Within the listing below, how many lines include the string "looking"? Reply with only the number.
DATA START
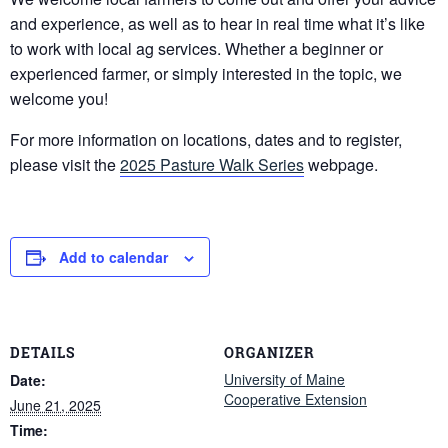
and experience, as well as to hear in real time what it’s like
to work with local ag services. Whether a beginner or
experienced farmer, or simply interested in the topic, we
welcome you!
For more information on locations, dates and to register,
please visit the
2025 Pasture Walk Series
webpage.
Add to calendar
DETAILS
ORGANIZER
University of Maine
Date:
Cooperative Extension
June 21, 2025
Time:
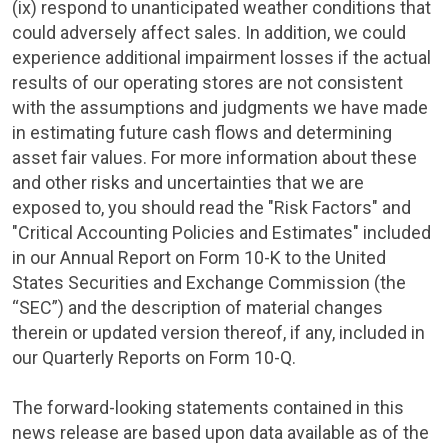
(ix) respond to unanticipated weather conditions that
could adversely affect sales. In addition, we could
experience additional impairment losses if the actual
results of our operating stores are not consistent
with the assumptions and judgments we have made
in estimating future cash flows and determining
asset fair values. For more information about these
and other risks and uncertainties that we are
exposed to, you should read the "Risk Factors" and
"Critical Accounting Policies and Estimates" included
in our Annual Report on Form 10-K to the
United
States Securities and Exchange Commission
(the
“SEC”) and the description of material changes
therein or updated version thereof, if any, included in
our Quarterly Reports on Form 10-Q.
The forward-looking statements contained in this
news release are based upon data available as of the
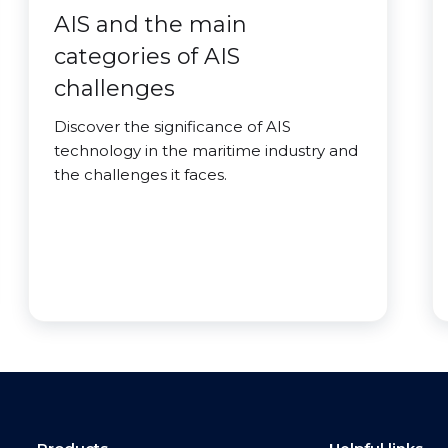
AIS and the main
categories of AIS
challenges
Discover the significance of AIS
technology in the maritime industry and
the challenges it faces.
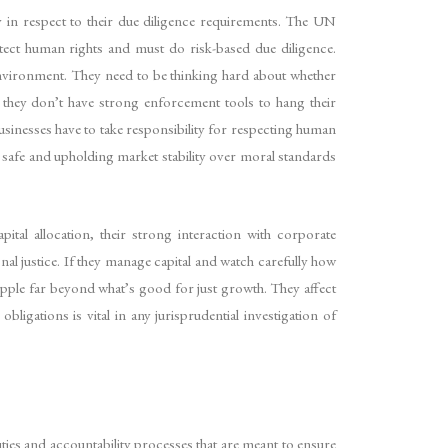
ly in respect to their due diligence requirements. The UN
otect human rights and must do risk-based due diligence.
environment. They need to be thinking hard about whether
 they don’t have strong enforcement tools to hang their
usinesses have to take responsibility for respecting human
it safe and upholding market stability over moral standards
pital allocation, their strong interaction with corporate
al justice. If they manage capital and watch carefully how
ipple far beyond what’s good for just growth. They affect
ligations is vital in any jurisprudential investigation of
uties and accountability processes that are meant to ensure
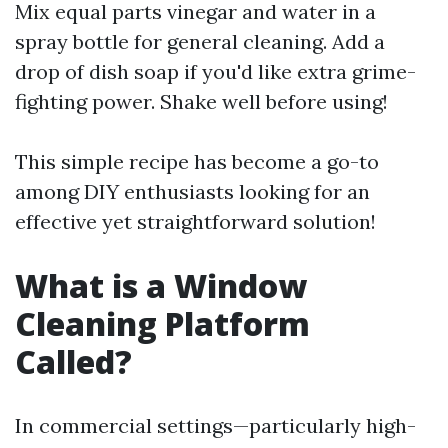
Mix equal parts vinegar and water in a
spray bottle for general cleaning. Add a
drop of dish soap if you'd like extra grime-
fighting power. Shake well before using!
This simple recipe has become a go-to
among DIY enthusiasts looking for an
effective yet straightforward solution!
What is a Window
Cleaning Platform
Called?
In commercial settings—particularly high-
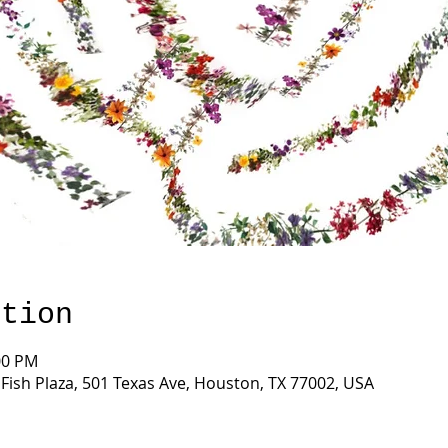
ation
00 PM
ish Plaza, 501 Texas Ave, Houston, TX 77002, USA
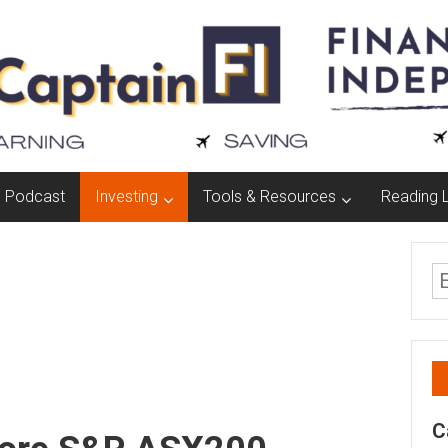
Podcast
Investing
Tools & Resources
Reading L
C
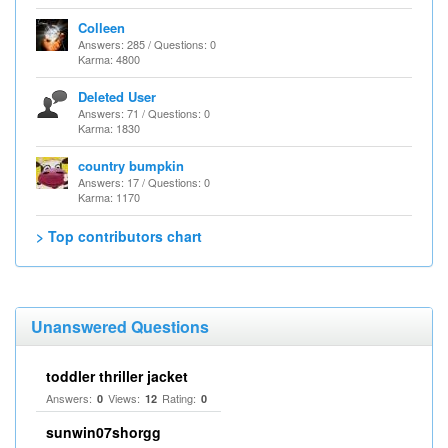
Colleen
Answers: 285 / Questions: 0
Karma: 4800
Deleted User
Answers: 71 / Questions: 0
Karma: 1830
country bumpkin
Answers: 17 / Questions: 0
Karma: 1170
> Top contributors chart
Unanswered Questions
toddler thriller jacket
Answers:
Views:
Rating:
0
12
0
sunwin07shorgg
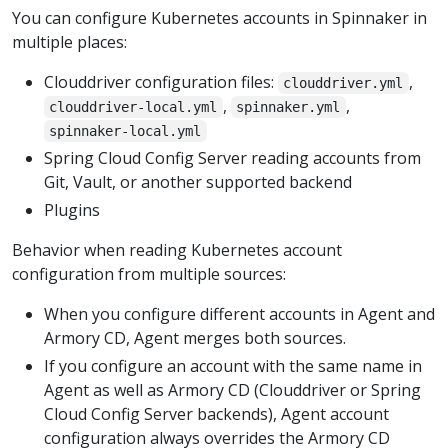
You can configure Kubernetes accounts in Spinnaker in
multiple places:
Clouddriver configuration files:
,
clouddriver.yml
,
,
clouddriver-local.yml
spinnaker.yml
spinnaker-local.yml
Spring Cloud Config Server reading accounts from
Git, Vault, or another supported backend
Plugins
Behavior when reading Kubernetes account
configuration from multiple sources:
When you configure different accounts in Agent and
Armory CD, Agent merges both sources.
If you configure an account with the same name in
Agent as well as Armory CD (Clouddriver or Spring
Cloud Config Server backends), Agent account
configuration always overrides the Armory CD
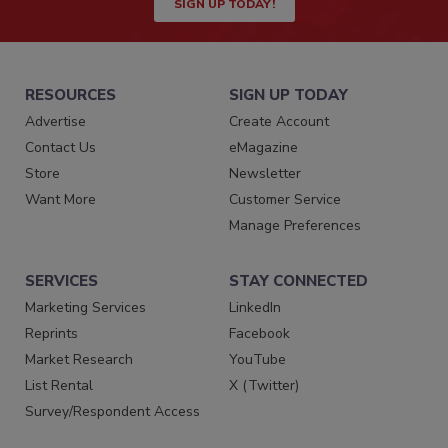
SIGN UP TODAY!
RESOURCES
SIGN UP TODAY
Advertise
Create Account
Contact Us
eMagazine
Store
Newsletter
Want More
Customer Service
Manage Preferences
SERVICES
STAY CONNECTED
Marketing Services
LinkedIn
Reprints
Facebook
Market Research
YouTube
List Rental
X (Twitter)
Survey/Respondent Access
DATA END
> **ANSWER TO THE EXERCISE**:
2